(Exercise material begins)

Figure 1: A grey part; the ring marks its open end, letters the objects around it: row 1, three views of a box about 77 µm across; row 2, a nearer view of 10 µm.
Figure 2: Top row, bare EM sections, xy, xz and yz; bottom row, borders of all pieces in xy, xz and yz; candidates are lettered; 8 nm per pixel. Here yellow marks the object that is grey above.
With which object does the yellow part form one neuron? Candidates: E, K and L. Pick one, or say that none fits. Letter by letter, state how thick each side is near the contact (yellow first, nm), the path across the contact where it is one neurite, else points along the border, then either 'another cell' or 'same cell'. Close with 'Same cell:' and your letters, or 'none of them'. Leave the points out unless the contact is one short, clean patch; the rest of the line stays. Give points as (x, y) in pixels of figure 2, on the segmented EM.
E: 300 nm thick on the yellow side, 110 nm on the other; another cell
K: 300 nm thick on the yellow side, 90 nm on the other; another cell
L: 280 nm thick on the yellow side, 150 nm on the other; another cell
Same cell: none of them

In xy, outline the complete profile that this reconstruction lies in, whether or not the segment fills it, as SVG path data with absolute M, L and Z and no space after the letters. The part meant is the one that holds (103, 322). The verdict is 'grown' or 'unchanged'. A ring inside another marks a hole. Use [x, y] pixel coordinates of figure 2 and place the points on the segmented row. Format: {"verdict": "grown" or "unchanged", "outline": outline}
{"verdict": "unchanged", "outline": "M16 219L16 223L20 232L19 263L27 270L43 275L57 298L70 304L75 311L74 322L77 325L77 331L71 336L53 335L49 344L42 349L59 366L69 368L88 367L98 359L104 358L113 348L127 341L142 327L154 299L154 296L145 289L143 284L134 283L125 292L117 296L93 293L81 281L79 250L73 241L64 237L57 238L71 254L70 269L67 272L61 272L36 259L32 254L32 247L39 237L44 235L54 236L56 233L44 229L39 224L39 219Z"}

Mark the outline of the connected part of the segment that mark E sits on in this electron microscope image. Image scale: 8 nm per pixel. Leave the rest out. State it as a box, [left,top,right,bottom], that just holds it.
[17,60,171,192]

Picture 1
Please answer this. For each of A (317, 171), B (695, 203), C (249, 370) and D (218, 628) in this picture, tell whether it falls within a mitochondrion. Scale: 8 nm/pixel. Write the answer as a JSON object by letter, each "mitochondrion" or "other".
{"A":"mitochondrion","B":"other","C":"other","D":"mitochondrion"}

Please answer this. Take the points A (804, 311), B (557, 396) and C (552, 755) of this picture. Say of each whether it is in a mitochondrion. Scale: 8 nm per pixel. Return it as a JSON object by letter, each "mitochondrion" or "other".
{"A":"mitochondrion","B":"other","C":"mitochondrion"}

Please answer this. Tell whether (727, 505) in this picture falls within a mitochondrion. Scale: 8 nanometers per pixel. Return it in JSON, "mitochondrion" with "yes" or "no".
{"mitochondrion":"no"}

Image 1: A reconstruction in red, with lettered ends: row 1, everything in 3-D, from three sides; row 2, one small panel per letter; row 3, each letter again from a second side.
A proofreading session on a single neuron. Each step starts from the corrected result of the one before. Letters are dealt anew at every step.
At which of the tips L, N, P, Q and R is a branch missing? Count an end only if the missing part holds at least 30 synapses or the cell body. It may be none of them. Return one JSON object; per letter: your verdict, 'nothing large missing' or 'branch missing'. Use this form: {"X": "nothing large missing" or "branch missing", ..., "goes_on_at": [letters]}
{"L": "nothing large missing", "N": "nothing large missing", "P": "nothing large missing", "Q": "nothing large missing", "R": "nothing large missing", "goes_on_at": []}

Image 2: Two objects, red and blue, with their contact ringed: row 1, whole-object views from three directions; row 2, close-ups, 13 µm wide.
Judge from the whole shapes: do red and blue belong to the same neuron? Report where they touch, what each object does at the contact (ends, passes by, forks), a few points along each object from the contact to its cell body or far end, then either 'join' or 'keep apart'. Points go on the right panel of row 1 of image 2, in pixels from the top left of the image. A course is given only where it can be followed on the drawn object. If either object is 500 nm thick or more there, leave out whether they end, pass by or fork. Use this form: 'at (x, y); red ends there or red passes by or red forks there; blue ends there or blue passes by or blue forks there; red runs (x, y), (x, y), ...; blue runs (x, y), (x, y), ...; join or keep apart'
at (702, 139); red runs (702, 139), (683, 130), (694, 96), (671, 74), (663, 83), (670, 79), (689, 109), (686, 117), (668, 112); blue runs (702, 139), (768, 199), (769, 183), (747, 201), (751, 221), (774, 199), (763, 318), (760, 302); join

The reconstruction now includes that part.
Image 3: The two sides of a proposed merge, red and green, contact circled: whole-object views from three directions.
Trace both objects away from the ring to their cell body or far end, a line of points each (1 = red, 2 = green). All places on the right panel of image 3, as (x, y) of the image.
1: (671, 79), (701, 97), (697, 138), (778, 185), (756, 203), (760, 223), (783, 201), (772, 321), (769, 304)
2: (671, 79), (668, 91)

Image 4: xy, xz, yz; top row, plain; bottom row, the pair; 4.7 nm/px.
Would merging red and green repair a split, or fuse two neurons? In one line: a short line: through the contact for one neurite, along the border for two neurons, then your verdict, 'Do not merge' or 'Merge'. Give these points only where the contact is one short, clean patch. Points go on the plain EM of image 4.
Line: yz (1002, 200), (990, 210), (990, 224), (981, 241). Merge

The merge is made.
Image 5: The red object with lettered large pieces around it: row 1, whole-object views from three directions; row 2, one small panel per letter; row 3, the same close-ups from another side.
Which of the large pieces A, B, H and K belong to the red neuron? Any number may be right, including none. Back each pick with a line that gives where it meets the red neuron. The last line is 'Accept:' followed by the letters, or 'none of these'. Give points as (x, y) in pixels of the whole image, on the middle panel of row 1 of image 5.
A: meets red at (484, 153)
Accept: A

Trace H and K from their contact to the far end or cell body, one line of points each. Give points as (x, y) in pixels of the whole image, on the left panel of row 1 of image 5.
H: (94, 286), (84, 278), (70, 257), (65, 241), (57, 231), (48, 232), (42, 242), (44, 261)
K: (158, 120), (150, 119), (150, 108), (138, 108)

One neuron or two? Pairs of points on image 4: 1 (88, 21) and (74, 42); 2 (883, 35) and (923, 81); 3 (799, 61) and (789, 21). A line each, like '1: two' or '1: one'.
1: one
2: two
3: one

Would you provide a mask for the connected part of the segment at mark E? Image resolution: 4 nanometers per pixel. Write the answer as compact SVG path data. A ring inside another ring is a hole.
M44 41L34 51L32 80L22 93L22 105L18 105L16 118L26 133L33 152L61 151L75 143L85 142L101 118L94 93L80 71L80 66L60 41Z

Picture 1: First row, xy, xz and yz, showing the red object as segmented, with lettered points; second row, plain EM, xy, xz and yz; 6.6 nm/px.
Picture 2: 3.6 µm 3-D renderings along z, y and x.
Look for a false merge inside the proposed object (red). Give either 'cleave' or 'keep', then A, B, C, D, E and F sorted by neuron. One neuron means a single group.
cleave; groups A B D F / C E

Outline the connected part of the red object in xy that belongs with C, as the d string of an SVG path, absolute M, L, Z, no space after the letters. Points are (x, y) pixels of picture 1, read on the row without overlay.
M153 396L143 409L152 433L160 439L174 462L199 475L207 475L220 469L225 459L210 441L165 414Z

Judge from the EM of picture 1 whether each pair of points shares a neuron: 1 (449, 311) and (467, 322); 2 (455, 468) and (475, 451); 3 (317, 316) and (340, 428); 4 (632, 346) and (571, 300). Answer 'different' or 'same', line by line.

(Exercise material ends)

__Assignment__: Quote the data above from the line containing "Please answer this. Take" to the line containing "A proofreading session", inclusive, and stop.

__Output below__:
Please answer this. Take the points A (804, 311), B (557, 396) and C (552, 755) of this picture. Say of each whether it is in a mitochondrion. Scale: 8 nm per pixel. Return it as a JSON object by letter, each "mitochondrion" or "other".
{"A":"mitochondrion","B":"other","C":"mitochondrion"}

Please answer this. Tell whether (727, 505) in this picture falls within a mitochondrion. Scale: 8 nanometers per pixel. Return it in JSON, "mitochondrion" with "yes" or "no".
{"mitochondrion":"no"}

Image 1: A reconstruction in red, with lettered ends: row 1, everything in 3-D, from three sides; row 2, one small panel per letter; row 3, each letter again from a second side.
A proofreading session on a single neuron. Each step starts from the corrected result of the one before. Letters are dealt anew at every step.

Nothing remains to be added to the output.